Limpeza digital metódica: O hábito de apagar conversas, esvaziar o histórico de navegação e gerenciar e-mails com extrema cautela é uma das marcas mais comuns. Alguns chegam ao extremo de criar perfis paralelos em redes sociais ou utilizar dispositivos secundários, inacessíveis ao parceiro oficial.

Proteção exacerbada dos dispositivos: O celular torna-se um cofre. Senhas ficam mais complexas e o aparelho passa a ser mantido sempre longe do alcance, frequentemente virado para baixo ou sob vigilância constante, evitando que qualquer notificação seja vista por acidente.

Álibis sociais e profissionais: Compromissos fictícios são criados para justificar ausências. Seja mencionando reuniões de trabalho tardias ou encontros com amigos, o traidor busca preencher as lacunas de tempo com desculpas que pareçam socialmente aceitáveis.

Apresentação vaga de novas pessoas: Quando alguém novo entra no círculo social ou profissional, a pessoa infiel costuma mencioná-la de forma despretensiosa, quase como um detalhe irrelevante, para evitar que o nome da "outra" pessoa gere curiosidade ou investigações futuras.

Encontros breves e calculados: Ao contrário do que se imagina, os encontros não costumam ser longos. Para minimizar o risco de flagrantes, quem trai prefere contatos curtos, espaçados e muito bem planejados, garantindo que sua ausência não cause alarde.

Planejamento futuro como camuflagem: Fazer planos de longo prazo — como comprar móveis ou agendar viagens — com o parceiro oficial ajuda a construir uma imagem de compromisso total. É uma camada de proteção emocional que visa silenciar qualquer dúvida sobre a estabilidade da relação.

O uso de amigos como "escudos": Amigos próximos são frequentemente envolvidos, muitas vezes sem saber, como álibis. O nome do amigo é usado para validar uma ausência ou para cobrir um compromisso falso, servindo como uma rede de proteção na história contada em casa.
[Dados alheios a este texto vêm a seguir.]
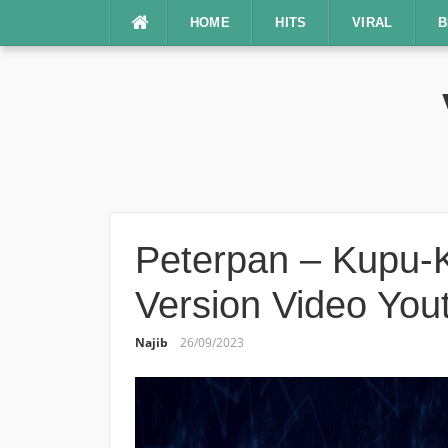
Lompat
HOME
HITS
VIRAL
B
ke
konten
Peterpan – Kupu-
Version Video You
Najib
26/09/2023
A calma aparente: Surpreendentemente, muitos infiéis não demonstram nervosismo. Essa tranquilidade pode vir do sentimento de ter um controle total sobre a rotina de segredos, permitindo que ajam com uma naturalidade que, paradoxalmente, é a sua melhor defesa.
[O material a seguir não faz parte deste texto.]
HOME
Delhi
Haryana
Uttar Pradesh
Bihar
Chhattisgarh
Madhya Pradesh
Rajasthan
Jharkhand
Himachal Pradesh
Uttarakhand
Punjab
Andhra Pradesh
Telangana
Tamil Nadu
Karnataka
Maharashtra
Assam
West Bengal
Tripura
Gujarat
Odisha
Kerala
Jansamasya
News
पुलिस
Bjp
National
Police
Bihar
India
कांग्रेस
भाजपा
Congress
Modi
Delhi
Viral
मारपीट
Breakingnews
Manutenção da rotina inalterada: A estratégia da "continuidade" é essencial. O indivíduo se esforça para manter exatamente os mesmos hábitos, tons de voz e interações de antes, evitando contrastes que possam indicar uma mudança de personalidade ou comportamento.
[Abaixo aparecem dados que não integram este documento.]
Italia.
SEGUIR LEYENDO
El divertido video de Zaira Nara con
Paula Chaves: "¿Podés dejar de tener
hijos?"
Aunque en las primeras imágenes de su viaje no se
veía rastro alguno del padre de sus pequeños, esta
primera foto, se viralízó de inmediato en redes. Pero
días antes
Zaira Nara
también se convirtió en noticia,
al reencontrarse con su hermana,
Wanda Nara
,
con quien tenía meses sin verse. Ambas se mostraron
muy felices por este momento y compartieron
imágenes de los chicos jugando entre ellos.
O estudo destaca que, embora esses sinais sejam comuns, nenhum deles é uma prova definitiva de infidelidade isoladamente. Cada indivíduo possui suas particularidades e contextos. A chave está em observar padrões de mudança, e não apenas ações isoladas. A complexidade dessas táticas mostra que, para quem deseja esconder um segredo, a manutenção da "normalidade" é o trabalho mais exigente.